Kurum İçi İletişimde önemli unsurlar;

–          Çalışanlara saygı,

–          Dürüst geri bildirim, iyi ve kötü haberlerin saklanmadan,  açıkça ifadesi

–           Tanıma, görme, ödüllendirme

–          Katılım ve karar vermede etken olabilme,

–          Cesaretlendirme, motive etme

 

Kurum İçi İletişim önemsenmeli ve üst düzey tarafından sahiplenilmelidir. Bunun sorumluluğu, insan kaynakları/halkla ilişkiler birimleri tarafından paylaşılsa da iç iletişime yönelik çabalarda güven yaratabilmek uzun soluklu bir çalışma. Bu da açıklık ve dürüstlüğe dayanıyor. Halkla ilişkiler yöneticisinin ya da bunu üstlenen kişinin/kişilerin öncelikli görevi, kuruluş içinde iki yönlü interaktif ortamı yaratmaktır.

Yönetici gözüyle bakıldığında, kurum bizim, markayı ben yarattım/yaratırım gibi cümleler iç ses olarak gelebilir. Aslında unutulmamalıdır ki, yönetici de bir çalışandır. Tıpkı diğer çalışanlar gibi. Kuruluşun başarısında da herkesin emeği ve katkısı var, tek başına başarıyla yönetilen kuruluşlar bugünün global düzeninde kalmadı. Yöneticiler marka yaratırken, çalışanlarıyla el ele yaratıyor, hem de güç birliği, sevgi birliği, saygı içinde ama kuruluş hedef ve stratejileri doğrultusunda.

Haydi çalışanlar, markanıza biraz daha sahiplenin ve yöneticinizin omzundaki yükü hafifletin, dayanma gücünü artırın.

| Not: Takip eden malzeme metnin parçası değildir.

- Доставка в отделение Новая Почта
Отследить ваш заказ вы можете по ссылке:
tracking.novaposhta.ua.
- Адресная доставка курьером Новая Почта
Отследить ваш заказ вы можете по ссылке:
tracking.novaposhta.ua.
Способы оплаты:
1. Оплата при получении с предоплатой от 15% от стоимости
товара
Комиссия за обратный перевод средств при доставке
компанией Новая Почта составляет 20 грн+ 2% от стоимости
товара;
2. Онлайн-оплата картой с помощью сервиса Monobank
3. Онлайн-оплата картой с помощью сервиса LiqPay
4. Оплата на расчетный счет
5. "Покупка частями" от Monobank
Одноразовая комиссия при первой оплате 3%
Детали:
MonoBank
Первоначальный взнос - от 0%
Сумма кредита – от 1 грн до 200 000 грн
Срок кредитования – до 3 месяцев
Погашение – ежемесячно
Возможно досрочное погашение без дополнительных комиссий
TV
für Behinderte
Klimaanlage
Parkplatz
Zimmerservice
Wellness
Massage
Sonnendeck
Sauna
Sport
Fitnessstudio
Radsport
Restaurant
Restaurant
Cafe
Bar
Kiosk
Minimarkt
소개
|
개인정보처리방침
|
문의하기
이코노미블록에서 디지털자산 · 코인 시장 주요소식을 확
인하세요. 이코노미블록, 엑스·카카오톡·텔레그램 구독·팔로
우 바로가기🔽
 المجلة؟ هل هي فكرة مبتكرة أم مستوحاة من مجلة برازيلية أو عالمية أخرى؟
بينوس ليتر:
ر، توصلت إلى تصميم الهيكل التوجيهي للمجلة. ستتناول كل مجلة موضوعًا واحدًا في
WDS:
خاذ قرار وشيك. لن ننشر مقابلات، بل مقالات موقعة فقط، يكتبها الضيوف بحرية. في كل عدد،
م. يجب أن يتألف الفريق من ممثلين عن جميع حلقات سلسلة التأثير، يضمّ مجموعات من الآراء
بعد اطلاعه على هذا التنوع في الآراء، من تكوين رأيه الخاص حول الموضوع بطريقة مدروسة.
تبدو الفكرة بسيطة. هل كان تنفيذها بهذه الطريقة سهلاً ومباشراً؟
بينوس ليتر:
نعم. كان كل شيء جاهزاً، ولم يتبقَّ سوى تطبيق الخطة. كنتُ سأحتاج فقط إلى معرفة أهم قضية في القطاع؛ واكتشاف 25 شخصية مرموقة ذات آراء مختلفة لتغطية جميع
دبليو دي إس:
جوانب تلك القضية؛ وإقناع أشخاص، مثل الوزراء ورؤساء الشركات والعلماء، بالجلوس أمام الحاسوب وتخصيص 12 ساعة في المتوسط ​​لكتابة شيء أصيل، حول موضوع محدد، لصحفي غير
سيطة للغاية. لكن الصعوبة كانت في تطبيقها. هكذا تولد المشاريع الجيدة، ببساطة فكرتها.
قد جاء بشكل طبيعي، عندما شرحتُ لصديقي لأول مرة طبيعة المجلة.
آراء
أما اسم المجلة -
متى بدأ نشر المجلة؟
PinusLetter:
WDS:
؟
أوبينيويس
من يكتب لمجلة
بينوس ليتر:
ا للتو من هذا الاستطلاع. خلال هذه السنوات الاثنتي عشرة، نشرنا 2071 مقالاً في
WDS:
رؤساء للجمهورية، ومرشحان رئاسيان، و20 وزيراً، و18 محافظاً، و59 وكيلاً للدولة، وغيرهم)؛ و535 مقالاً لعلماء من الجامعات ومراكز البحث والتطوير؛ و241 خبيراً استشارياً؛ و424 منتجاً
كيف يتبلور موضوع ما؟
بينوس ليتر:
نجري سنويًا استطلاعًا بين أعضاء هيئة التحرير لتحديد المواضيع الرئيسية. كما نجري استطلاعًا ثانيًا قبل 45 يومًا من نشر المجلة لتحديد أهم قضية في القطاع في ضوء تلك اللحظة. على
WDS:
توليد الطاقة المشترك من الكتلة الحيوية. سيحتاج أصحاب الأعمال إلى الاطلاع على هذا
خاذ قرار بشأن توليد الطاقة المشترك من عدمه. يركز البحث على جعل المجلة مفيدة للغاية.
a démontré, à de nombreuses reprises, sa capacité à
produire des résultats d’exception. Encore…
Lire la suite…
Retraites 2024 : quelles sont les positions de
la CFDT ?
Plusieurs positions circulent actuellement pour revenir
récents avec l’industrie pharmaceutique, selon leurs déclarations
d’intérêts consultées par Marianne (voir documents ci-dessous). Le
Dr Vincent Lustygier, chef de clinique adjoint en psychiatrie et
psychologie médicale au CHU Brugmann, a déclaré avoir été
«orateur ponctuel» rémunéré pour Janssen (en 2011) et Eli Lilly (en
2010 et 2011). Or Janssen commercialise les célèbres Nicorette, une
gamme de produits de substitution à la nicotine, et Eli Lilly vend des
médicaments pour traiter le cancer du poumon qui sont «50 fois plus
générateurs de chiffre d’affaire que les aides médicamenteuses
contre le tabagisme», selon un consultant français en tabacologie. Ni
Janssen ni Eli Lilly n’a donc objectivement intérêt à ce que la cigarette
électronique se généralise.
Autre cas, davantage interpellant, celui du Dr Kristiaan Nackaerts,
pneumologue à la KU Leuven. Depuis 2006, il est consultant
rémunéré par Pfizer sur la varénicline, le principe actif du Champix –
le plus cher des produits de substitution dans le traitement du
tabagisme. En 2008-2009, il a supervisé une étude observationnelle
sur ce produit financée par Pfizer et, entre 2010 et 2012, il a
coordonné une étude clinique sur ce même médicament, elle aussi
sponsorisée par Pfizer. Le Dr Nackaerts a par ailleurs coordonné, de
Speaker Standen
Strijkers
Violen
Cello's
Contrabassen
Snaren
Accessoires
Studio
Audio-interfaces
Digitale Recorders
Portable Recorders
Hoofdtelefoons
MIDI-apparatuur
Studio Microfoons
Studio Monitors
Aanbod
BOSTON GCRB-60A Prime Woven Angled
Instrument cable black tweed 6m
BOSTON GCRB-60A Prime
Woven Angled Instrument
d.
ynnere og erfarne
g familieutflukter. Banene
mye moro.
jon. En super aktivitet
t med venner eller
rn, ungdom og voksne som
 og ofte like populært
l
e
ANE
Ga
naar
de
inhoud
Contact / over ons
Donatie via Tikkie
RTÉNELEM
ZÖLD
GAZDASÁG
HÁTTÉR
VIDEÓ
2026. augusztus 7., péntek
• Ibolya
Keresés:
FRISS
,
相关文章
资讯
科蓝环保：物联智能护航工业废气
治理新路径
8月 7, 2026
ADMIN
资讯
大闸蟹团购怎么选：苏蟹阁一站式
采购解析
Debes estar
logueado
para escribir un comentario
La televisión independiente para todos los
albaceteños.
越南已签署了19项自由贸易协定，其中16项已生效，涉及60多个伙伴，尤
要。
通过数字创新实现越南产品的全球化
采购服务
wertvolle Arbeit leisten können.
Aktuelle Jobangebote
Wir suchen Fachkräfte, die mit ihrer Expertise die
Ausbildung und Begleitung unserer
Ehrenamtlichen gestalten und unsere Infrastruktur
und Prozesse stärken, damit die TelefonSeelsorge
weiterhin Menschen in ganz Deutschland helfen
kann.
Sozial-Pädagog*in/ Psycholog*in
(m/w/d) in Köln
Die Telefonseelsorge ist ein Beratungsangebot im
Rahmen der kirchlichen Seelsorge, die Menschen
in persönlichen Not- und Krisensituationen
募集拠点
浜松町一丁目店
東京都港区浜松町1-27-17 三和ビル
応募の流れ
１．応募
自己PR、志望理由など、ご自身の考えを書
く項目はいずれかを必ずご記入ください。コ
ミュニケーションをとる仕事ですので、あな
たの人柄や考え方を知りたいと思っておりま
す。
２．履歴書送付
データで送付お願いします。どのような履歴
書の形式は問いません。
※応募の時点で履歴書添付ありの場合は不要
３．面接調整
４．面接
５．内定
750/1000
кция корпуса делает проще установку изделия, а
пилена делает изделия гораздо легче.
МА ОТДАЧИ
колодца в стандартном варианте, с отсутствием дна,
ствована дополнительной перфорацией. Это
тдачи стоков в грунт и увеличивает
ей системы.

Yönetici dediğimiz kişi, sadece marka ile uğraşmıyor ki, bu krizler ve rekabet içinde mucizeler yaratıyor. İşyeri olacak ki, çalışan da olsun. Önce ışıklar yanacak, sistem işleyecek, makineler çalışacak ki, istihdam yaratılsın ve çalışanlar olsun, birlikte var olalım.

Markaların devamlılığı ve itibarında hepimizin sorumluluğu var.